Stratejik planlama ve kaynakların etkili yönetimi, teknolojik adaptasyonu kolaylaştırabilir. Eğitim ve gelişim programları, çalışanların yeni teknolojilere adaptasyonunu hızlandırırken, açık iletişim ve iş birliği kültürü, yenilikçi fikirlerin benimsenmesini teşvik eder. Ayrıca, dışarıdan danışmanlık ve uzmanlık, özellikle küçük ve orta ölçekli işletmeler için değerli bir kaynak olabilir.

"Açık, esnek ve adaptif bir yaklaşım benimsenmesi, yol haritalarının etkili kurgulanarak yönetilmesi ve teoriden çıkıp uygulamaya geçirilmesi, kurumların karşılaştıkları zorlukları fırsatlarla aşma ve teknolojik ilerlemenin sunduklarından maksimum düzeyde yararlanma imkanı yaratıyor"

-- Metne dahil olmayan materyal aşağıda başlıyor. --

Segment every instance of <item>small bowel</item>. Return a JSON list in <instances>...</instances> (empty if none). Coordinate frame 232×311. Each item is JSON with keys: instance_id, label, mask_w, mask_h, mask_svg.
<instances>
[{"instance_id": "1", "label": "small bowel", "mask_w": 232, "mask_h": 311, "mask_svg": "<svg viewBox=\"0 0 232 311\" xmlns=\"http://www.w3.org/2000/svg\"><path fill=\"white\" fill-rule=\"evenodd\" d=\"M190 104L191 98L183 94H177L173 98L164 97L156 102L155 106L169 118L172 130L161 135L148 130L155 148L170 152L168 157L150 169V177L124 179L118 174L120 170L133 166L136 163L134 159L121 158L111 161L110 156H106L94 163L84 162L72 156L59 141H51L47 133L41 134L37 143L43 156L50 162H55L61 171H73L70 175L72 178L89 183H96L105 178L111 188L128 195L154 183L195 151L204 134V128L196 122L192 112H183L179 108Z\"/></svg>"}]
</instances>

İNOVASYONUN GÜCÜ: ESNEKLİK VE DİNAMİZM

İnovasyon sadece heyecan verici bir sloganın ötesine geçmeli. Çünkü inovasyon, teknolojik dönüşüm sürecinde kritik bir role sahip. Dinamik ve esnek bir yaklaşım, şirketlerin sürekli değişen teknolojik ortama adaptasyonunu sağlar. Bu, işletmelerin müşteri beklentilerini karşılamak, operasyonel verimliliği artırmak ve yeni iş modelleri geliştirmek için teknolojik yenilikleri hızla benimsemelerini gerektirir. Yenilikçi düşünce, problem çözme süreçlerinde kreatif yaklaşımlar sunar ve işletmeleri pazarda öne çıkarır. Esneklik ise değişen piyasa koşullarına ve teknolojilere hızlı bir şekilde yanıt verebilme kapasitesidir. Bu, özellikle örneğin pazarlama, iletişim, otomotiv gibi hızlı hareket eden sektörlerde, şirketlerin rekabet avantajını sürdürmeleri için hayati önem taşır.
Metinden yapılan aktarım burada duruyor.